OMFIF Gender Balance Index

6th March 2020

Posted In: IWD2020

Gender balance in central banks is improving but progress is slow, reveals index and report from Mazars and the Official Monetary and Financial Institutions Forum (OMFIF).

Central banks and other financial institutions are implementing measures to improve gender diversity within their ranks, but still count too few women in senior roles.

The OMFIF Gender Balance Index tracks the presence of men and women in senior positions at central banks, sovereign funds and public pension funds. The study, now in its seventh year, scores and ranks institutions based on gender balance in their management and boards

Spain tops this year’s Index with a score of 92, followed by Aruba, Iceland and Malaysia.  Out of 173 central banks, 78 saw an improvement in their scores, suggesting that more women are being promoted to executive roles or appointed to boards.  That said, according to the report ‘In Ireland Sharon Donnery, Deputy Governor of the Central Bank, was overlooked for promotion to the top post upon Governor Philip Lane’s move to the ECB. Instead, the role went to Gabriel Makhlouf.  Ireland is not an isolated case though. The Eurosystem remains largely unbalanced, with Christine Lagarde’s appointment to the ECB contrasting starkly and visibly with the 19 male national central bank governors.

Financial Institutions are Moving in the Right Direction

But progress is slow. The Gender Balance Index finds:

•Gender balance in central banks has improved for the second year in a row, but the global score remains at 27.5 (a score of 100 means perfect balance.)

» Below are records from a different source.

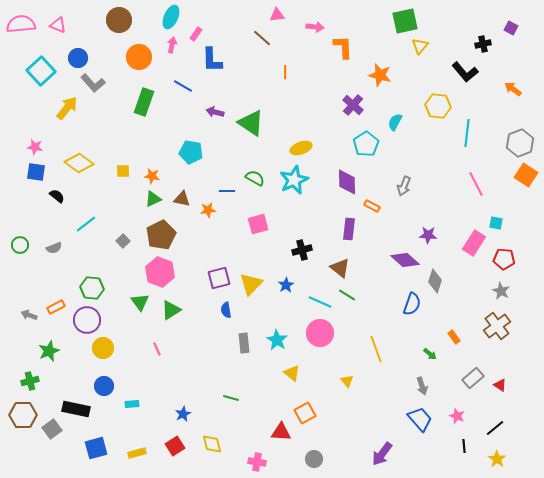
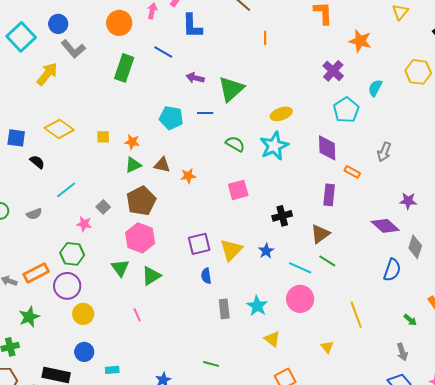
green triangle: (251, 123) -> (231, 89), turned 44
pink star: (35, 147) -> (84, 224), moved
blue line: (227, 191) -> (205, 113), moved
brown triangle: (340, 268) -> (320, 234), turned 45
orange rectangle: (56, 307) -> (36, 273), size x1.4

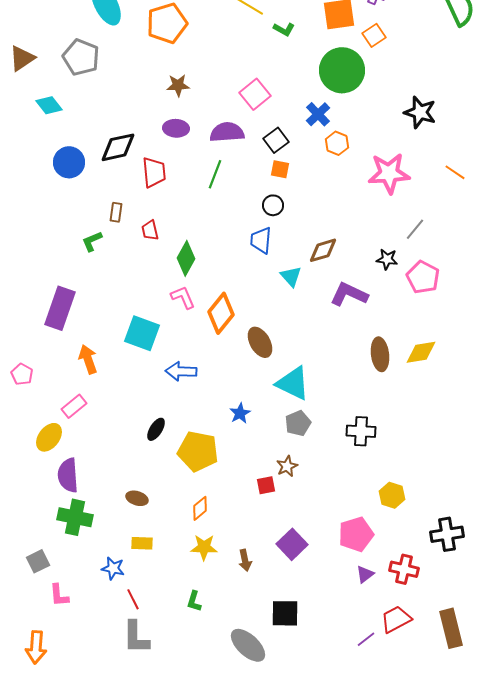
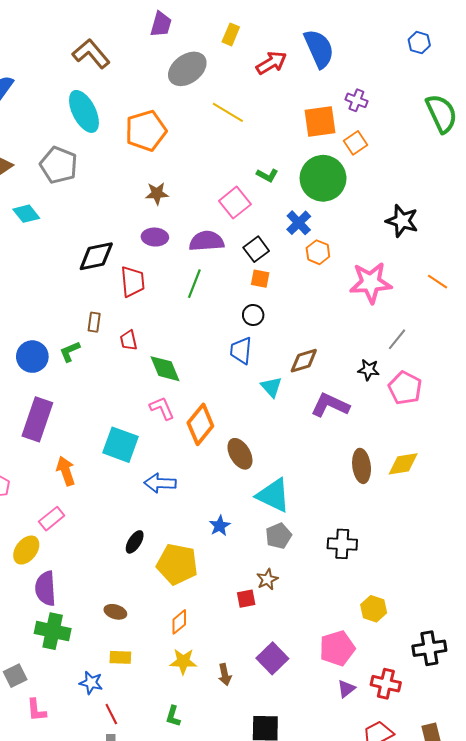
green L-shape: (284, 29) -> (267, 175), moved
blue circle: (69, 162) -> (32, 357), moved
green diamond: (186, 258) -> (165, 369), turned -52

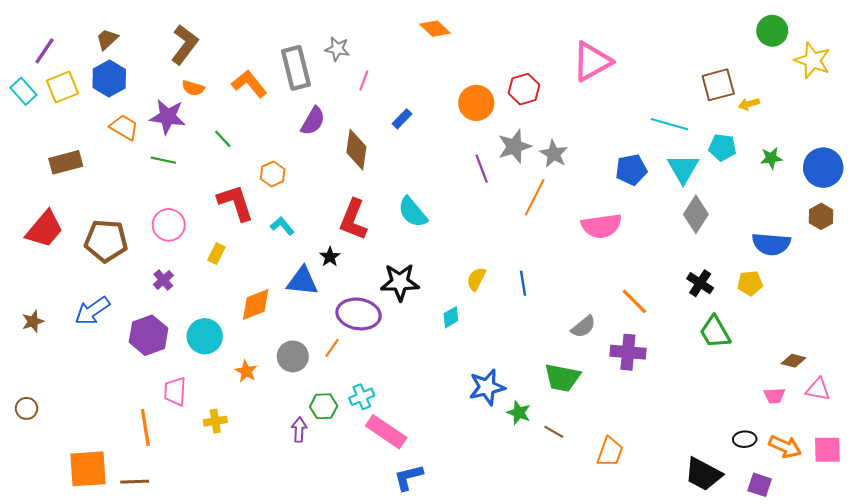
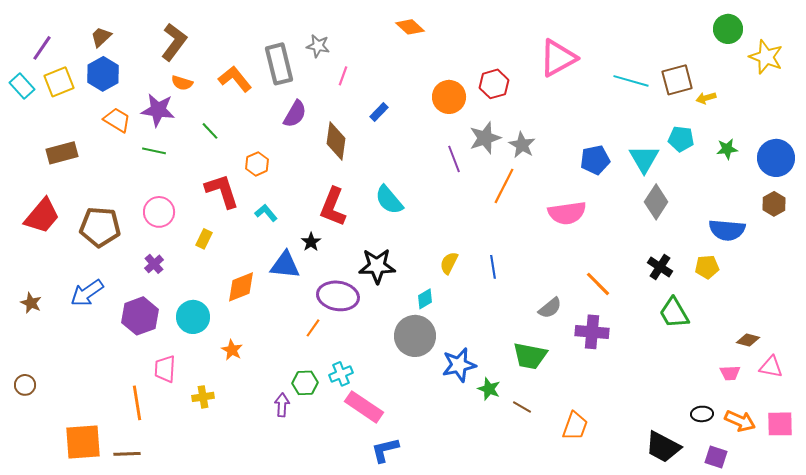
cyan line: (669, 124) -> (631, 81), moved
brown star: (33, 321) -> (31, 303), turned -30
gray circle: (293, 356) -> (415, 336), moved, size x1.4

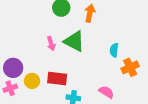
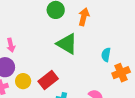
pink arrow: (51, 44) -> (11, 45), moved
red rectangle: (57, 79) -> (48, 80), turned -48

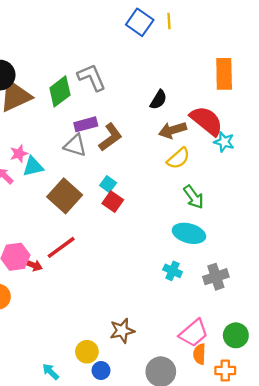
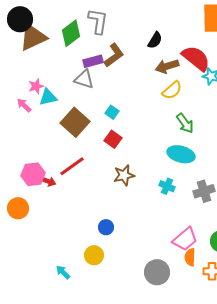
gray L-shape: (92, 77) -> (98, 21), turned 32
brown L-shape: (110, 137) -> (114, 55), moved
red square: (113, 202) -> (113, 139), moved
brown star: (122, 331) -> (124, 175), moved
blue circle: (101, 371) -> (106, 227), moved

•One in five central banks has no women in senior positions, unchanged from last year.

•Only 14 central banks globally are headed by a woman, including the European Central Bank led by Christine Lagarde, its first female president.

•15% of central banks reserve seats for women on their board of directors or monetary policy board.

•54% have implemented a gender diversity programme.

Widespread Resistance to Quotas

The vast majority of central banks do not have gender quotas for senior management positions. An overwhelming 84% of the sample do not have a gender quota for their board or directors or monetary policy board. Some organisations said that while they do not have a quota, they have a target, in most cases that one-third of positions should be filled by women.

European Pension Funds are Ahead

European public pension funds perform the best for gender equality and are the most improved among the three institution types covered by the survey. There are 36 female chief executive officers of pension funds in Europe, compared to last year’s 31 – out of 191 funds. Denmark’s pension fund for state-registered nurses and medical secretaries score a perfect 100 in 2020.

In the run into International Women’s Day, Joanna Murphy, CEO, commented on the findings and believes that diversity of all kinds is paramount in any business or institution. According to this successful woman who means business: “Diversity must permeate the entire organisation – and is especially important in decision making roles.  Research has shown that a lack of gender representation at management level can have a significantly negative impact on how that organisation performs, yet bias continues to be ingrained in workplaces and in discussions about how to best fill senior roles in particular.”

Joanna further elaborates: “We welcome reports like the CBI’s Gender Balance Index because they promote accountability. Gathering data like this on a continuous basis is an effective way of looking at how far organisations and institutions have come – and how far they have yet to go.”

Putting it into an Irish content, Joanna goes on to explain that: “Last year’s Index showed that Ireland’s Central Bank has gone from not having any women in key roles 20 years ago, to comprising almost 50% of the workforce. That’s progress. But continually assessing this progress is the only way we will ensure it continues.

In the years 2012 to 2016, men were appointed to approximately eight in every ten senior positions in financial organisations in Ireland. These numbers show the stark reality of a severe lack of representation of women in the finance industry in recent years.”

This is not just an important ‘women’s issue’ Joanne stresses: “A lack of diversity in our workplaces, and workplace demographics that do little to reflect social diversity, has ramifications across the board. Indeed there has been much international research on the topic, which illustrate the positive correlations between diversity and increased employee performance. So the challenge in essence is to change the corporate mindset towards seeing people as individuals – not simply as one gender or another, or a particular race or ethnicity.”